Difference listings
*****
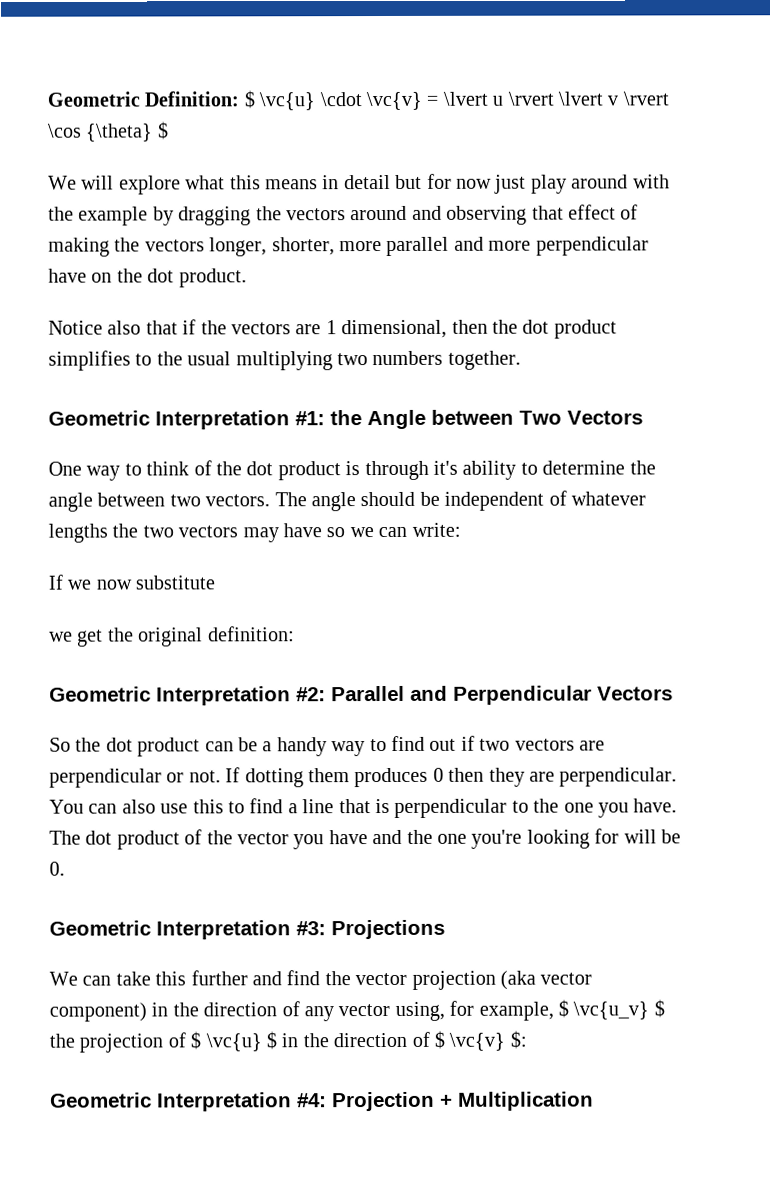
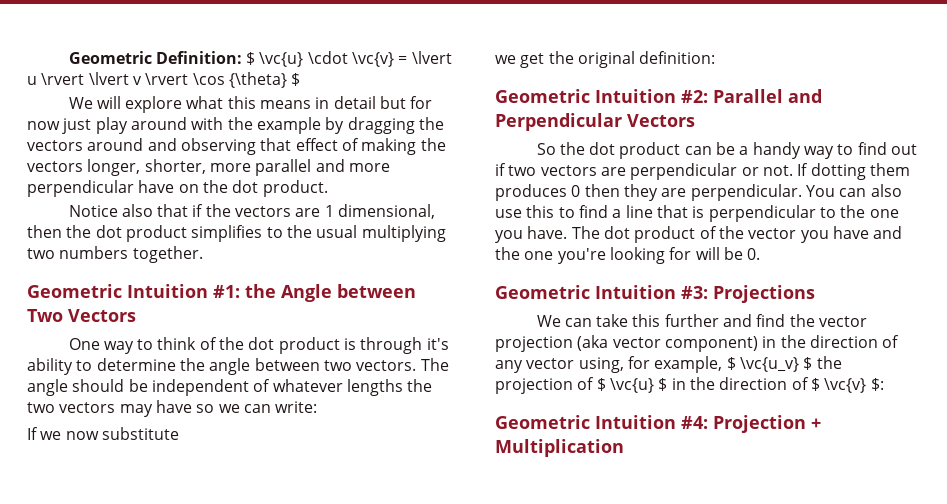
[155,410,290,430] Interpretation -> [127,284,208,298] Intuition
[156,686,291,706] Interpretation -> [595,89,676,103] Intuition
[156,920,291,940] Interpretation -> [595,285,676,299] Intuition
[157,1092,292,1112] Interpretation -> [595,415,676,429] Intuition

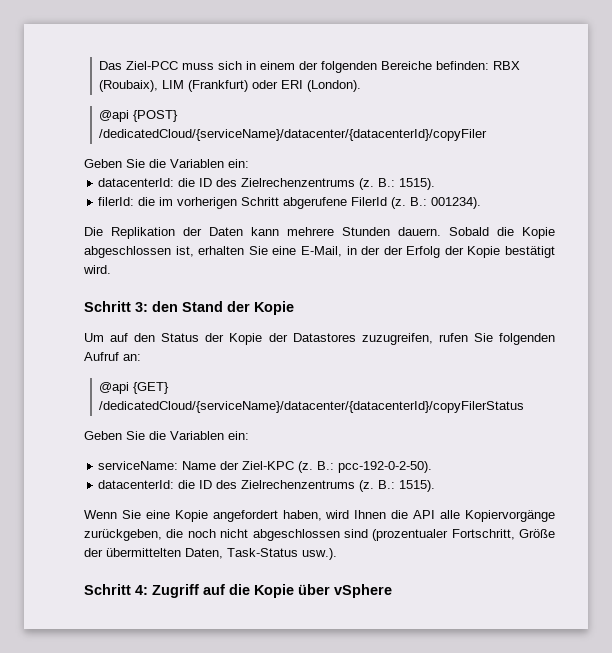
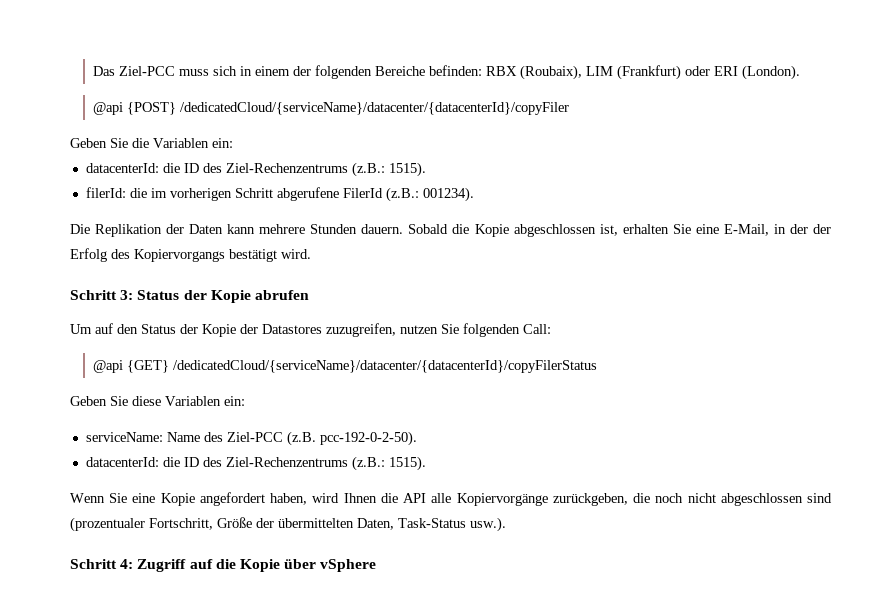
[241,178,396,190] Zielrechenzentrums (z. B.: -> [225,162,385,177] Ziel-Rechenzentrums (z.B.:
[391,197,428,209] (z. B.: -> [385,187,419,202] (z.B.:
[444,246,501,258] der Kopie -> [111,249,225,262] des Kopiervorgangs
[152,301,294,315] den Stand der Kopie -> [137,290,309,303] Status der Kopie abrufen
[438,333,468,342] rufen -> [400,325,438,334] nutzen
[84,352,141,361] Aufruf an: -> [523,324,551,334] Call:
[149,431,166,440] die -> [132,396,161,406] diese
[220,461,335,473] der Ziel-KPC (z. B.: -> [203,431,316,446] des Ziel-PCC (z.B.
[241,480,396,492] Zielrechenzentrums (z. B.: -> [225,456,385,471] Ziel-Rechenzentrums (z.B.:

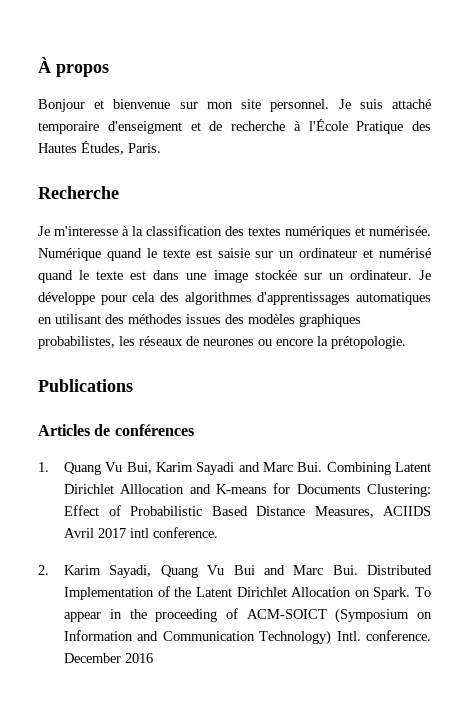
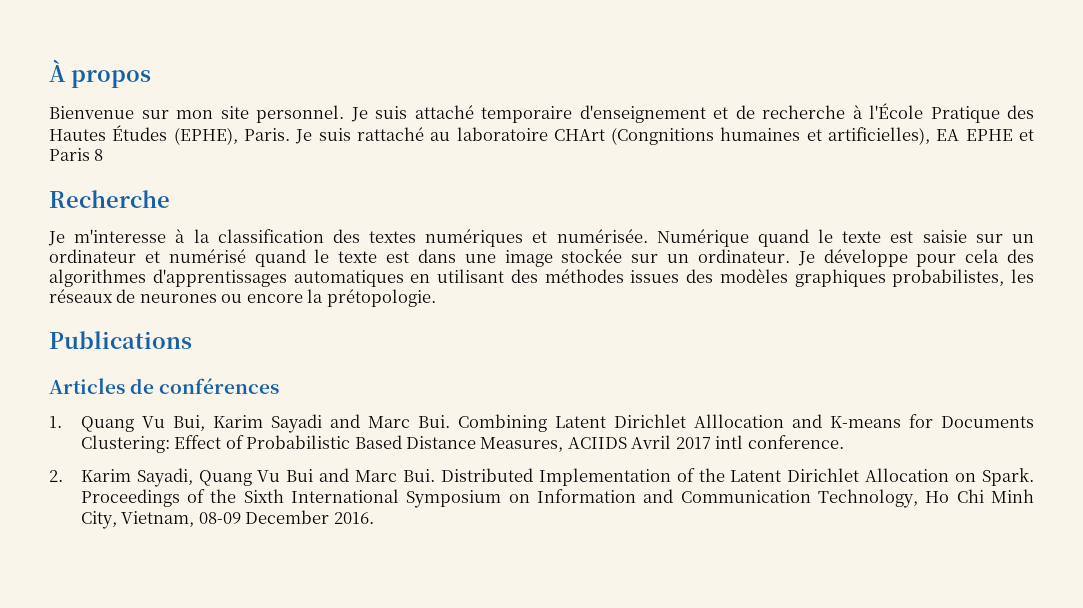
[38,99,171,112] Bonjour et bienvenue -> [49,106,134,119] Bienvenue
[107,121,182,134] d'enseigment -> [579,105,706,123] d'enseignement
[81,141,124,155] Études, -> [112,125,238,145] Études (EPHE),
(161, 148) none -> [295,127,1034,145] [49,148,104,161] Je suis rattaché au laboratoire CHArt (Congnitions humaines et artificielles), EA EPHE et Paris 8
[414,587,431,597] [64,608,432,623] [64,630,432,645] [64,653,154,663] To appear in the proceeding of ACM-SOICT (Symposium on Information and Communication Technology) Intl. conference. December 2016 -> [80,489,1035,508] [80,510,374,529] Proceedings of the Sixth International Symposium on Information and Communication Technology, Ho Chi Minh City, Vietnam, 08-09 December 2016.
*****
_TASK OBJECTIVE_
Could you set down verbatim the lines from the beginning of the entries above through the line containing "[149,431,166,440] die ->", both included, leaving out the pictures?

_THE ANSWER_
[155,410,290,430] Interpretation -> [127,284,208,298] Intuition
[156,686,291,706] Interpretation -> [595,89,676,103] Intuition
[156,920,291,940] Interpretation -> [595,285,676,299] Intuition
[157,1092,292,1112] Interpretation -> [595,415,676,429] Intuition

[241,178,396,190] Zielrechenzentrums (z. B.: -> [225,162,385,177] Ziel-Rechenzentrums (z.B.:
[391,197,428,209] (z. B.: -> [385,187,419,202] (z.B.:
[444,246,501,258] der Kopie -> [111,249,225,262] des Kopiervorgangs
[152,301,294,315] den Stand der Kopie -> [137,290,309,303] Status der Kopie abrufen
[438,333,468,342] rufen -> [400,325,438,334] nutzen
[84,352,141,361] Aufruf an: -> [523,324,551,334] Call:
[149,431,166,440] die -> [132,396,161,406] diese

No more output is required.